ABOUT THIS EXERCISE
Begin with the first line of the entries below. Copy each line exactly, stopping after the one that contains "- cabinet [203,237,300,320]".

MATERIAL FOR THE TASK
○ ○ ○ ○
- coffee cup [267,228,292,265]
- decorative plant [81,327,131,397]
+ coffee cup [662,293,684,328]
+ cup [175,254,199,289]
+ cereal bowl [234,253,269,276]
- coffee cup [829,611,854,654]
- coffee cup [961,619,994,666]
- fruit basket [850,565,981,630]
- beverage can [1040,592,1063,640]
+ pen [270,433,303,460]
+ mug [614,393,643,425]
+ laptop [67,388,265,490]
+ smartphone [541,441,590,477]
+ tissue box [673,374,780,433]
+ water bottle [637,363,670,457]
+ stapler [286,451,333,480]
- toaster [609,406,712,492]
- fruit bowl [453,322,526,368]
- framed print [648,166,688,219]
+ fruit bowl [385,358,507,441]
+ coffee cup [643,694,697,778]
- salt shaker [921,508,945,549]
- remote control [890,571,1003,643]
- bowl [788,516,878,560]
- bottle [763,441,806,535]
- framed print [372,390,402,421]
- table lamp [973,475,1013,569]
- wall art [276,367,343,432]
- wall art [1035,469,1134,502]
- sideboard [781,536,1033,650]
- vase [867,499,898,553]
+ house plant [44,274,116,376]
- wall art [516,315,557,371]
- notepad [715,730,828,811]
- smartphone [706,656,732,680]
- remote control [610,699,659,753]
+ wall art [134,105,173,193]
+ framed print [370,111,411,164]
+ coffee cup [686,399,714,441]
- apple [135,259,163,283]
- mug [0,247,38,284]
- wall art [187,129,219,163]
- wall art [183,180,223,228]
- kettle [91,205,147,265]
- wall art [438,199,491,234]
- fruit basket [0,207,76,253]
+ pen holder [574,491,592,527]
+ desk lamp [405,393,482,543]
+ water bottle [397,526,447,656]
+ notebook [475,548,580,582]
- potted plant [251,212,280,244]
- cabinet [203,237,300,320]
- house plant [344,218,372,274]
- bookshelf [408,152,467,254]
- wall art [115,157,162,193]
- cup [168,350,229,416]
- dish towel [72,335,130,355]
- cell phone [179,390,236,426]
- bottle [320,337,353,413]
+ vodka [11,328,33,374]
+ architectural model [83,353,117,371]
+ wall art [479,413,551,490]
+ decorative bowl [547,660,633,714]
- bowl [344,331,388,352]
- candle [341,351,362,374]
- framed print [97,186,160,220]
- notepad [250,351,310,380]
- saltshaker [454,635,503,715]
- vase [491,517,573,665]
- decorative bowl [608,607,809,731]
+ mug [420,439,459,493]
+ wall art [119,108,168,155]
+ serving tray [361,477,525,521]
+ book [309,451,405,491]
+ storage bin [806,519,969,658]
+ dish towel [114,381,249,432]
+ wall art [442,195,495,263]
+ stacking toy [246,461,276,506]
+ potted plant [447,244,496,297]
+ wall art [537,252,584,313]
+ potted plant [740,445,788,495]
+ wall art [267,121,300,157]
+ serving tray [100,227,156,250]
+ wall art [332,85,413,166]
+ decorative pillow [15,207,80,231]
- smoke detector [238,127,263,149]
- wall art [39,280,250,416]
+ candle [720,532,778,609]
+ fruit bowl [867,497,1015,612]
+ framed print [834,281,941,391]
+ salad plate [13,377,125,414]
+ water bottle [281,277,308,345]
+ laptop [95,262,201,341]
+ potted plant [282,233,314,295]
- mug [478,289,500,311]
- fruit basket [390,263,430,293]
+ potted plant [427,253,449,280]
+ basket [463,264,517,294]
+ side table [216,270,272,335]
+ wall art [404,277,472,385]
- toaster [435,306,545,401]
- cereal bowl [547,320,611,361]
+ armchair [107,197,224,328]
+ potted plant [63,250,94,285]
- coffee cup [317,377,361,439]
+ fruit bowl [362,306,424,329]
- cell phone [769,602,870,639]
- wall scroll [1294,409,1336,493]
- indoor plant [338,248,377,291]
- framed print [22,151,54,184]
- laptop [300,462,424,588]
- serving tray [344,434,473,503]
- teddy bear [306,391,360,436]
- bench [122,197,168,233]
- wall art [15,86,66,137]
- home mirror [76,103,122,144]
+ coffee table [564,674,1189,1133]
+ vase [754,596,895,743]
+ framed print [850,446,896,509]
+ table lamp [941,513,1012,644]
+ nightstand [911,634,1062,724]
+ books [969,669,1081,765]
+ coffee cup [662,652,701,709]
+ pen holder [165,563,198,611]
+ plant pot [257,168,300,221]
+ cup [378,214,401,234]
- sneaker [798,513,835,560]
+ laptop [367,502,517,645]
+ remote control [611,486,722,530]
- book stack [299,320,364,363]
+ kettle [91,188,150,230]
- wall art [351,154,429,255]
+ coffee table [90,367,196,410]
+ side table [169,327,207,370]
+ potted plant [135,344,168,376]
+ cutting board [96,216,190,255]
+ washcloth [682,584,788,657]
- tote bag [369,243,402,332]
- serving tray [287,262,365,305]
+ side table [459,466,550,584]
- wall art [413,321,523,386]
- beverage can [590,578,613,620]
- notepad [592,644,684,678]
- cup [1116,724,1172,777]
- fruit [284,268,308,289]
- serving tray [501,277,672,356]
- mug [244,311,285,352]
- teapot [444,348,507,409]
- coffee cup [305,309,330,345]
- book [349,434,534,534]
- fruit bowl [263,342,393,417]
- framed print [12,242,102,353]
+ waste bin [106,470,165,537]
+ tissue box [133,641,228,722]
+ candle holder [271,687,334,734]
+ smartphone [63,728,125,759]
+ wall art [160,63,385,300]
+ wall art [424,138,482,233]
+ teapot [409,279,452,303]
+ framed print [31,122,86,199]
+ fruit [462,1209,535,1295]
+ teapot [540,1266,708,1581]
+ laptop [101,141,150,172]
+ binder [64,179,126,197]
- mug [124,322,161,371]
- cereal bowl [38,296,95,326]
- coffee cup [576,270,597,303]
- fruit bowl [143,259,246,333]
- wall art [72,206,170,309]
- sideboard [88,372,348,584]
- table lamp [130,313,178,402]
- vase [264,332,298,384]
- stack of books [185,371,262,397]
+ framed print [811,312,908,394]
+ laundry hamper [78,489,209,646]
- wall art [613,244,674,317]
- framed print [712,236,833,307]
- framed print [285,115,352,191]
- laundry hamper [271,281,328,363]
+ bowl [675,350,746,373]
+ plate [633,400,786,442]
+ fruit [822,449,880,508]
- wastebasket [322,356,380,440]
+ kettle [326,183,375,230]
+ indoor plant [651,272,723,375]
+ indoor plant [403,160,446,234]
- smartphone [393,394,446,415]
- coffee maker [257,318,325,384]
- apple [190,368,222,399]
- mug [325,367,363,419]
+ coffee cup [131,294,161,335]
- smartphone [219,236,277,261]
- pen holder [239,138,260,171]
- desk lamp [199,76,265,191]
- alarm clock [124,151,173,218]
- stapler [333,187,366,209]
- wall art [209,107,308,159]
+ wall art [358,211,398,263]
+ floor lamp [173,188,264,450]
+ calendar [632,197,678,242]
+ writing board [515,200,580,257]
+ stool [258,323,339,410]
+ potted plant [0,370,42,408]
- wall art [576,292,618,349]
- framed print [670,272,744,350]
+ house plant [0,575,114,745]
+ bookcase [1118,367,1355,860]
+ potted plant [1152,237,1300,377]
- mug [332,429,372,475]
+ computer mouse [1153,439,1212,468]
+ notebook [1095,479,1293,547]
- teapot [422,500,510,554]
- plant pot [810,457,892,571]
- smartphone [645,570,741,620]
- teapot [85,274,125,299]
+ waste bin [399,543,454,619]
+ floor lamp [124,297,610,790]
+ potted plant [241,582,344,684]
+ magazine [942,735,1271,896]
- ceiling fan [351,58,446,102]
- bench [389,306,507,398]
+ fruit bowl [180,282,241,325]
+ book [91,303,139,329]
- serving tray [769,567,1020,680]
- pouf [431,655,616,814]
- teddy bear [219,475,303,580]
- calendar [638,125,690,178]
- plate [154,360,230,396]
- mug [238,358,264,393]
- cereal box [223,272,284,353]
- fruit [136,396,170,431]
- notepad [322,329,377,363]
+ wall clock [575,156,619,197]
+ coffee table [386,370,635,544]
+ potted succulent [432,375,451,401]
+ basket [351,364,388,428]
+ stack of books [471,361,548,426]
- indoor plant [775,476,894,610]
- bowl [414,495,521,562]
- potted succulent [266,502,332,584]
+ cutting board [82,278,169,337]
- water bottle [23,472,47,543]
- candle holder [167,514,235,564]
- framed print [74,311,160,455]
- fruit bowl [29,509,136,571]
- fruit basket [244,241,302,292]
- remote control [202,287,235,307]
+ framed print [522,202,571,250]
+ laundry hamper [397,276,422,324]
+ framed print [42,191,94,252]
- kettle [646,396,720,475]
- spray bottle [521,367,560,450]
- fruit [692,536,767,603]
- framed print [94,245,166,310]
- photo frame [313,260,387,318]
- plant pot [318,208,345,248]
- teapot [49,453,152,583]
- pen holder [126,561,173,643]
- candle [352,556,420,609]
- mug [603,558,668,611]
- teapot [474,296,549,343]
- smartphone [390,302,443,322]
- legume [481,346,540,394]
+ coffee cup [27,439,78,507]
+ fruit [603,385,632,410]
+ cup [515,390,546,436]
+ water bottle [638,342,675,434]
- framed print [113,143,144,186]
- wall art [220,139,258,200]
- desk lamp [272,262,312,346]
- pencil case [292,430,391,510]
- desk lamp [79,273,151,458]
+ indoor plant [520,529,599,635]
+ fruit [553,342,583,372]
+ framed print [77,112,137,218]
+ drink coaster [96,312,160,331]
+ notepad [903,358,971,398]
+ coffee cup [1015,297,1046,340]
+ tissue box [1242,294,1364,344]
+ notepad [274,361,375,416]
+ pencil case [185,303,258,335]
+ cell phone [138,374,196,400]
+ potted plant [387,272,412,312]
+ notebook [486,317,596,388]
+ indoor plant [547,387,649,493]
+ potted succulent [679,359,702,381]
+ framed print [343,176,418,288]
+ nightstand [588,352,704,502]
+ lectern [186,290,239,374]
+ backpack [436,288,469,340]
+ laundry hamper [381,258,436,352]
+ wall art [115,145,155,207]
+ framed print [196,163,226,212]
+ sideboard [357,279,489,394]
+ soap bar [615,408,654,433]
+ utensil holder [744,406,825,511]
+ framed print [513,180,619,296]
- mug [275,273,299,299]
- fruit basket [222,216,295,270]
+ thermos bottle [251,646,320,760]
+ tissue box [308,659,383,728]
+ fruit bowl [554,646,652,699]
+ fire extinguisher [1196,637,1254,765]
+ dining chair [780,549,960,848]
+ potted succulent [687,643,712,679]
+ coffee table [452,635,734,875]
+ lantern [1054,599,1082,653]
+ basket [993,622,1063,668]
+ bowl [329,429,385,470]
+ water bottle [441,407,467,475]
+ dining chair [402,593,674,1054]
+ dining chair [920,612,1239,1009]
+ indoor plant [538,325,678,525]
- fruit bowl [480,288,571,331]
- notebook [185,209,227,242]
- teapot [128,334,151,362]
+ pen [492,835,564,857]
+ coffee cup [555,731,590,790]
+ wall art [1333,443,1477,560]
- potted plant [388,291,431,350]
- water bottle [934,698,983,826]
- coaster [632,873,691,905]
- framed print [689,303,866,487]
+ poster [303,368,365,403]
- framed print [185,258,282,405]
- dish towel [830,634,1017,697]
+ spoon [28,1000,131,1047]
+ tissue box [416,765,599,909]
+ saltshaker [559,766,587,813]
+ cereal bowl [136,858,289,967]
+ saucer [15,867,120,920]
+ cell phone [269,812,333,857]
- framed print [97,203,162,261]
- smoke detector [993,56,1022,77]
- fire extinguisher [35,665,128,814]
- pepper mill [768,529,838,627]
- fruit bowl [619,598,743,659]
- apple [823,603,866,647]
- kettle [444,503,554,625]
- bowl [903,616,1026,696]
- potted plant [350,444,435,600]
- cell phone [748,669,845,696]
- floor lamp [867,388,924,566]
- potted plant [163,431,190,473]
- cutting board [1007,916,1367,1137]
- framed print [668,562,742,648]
○ ○ ○ ○
RESPONSE
- coffee cup [267,228,292,265]
- decorative plant [81,327,131,397]
+ coffee cup [662,293,684,328]
+ cup [175,254,199,289]
+ cereal bowl [234,253,269,276]
- coffee cup [829,611,854,654]
- coffee cup [961,619,994,666]
- fruit basket [850,565,981,630]
- beverage can [1040,592,1063,640]
+ pen [270,433,303,460]
+ mug [614,393,643,425]
+ laptop [67,388,265,490]
+ smartphone [541,441,590,477]
+ tissue box [673,374,780,433]
+ water bottle [637,363,670,457]
+ stapler [286,451,333,480]
- toaster [609,406,712,492]
- fruit bowl [453,322,526,368]
- framed print [648,166,688,219]
+ fruit bowl [385,358,507,441]
+ coffee cup [643,694,697,778]
- salt shaker [921,508,945,549]
- remote control [890,571,1003,643]
- bowl [788,516,878,560]
- bottle [763,441,806,535]
- framed print [372,390,402,421]
- table lamp [973,475,1013,569]
- wall art [276,367,343,432]
- wall art [1035,469,1134,502]
- sideboard [781,536,1033,650]
- vase [867,499,898,553]
+ house plant [44,274,116,376]
- wall art [516,315,557,371]
- notepad [715,730,828,811]
- smartphone [706,656,732,680]
- remote control [610,699,659,753]
+ wall art [134,105,173,193]
+ framed print [370,111,411,164]
+ coffee cup [686,399,714,441]
- apple [135,259,163,283]
- mug [0,247,38,284]
- wall art [187,129,219,163]
- wall art [183,180,223,228]
- kettle [91,205,147,265]
- wall art [438,199,491,234]
- fruit basket [0,207,76,253]
+ pen holder [574,491,592,527]
+ desk lamp [405,393,482,543]
+ water bottle [397,526,447,656]
+ notebook [475,548,580,582]
- potted plant [251,212,280,244]
- cabinet [203,237,300,320]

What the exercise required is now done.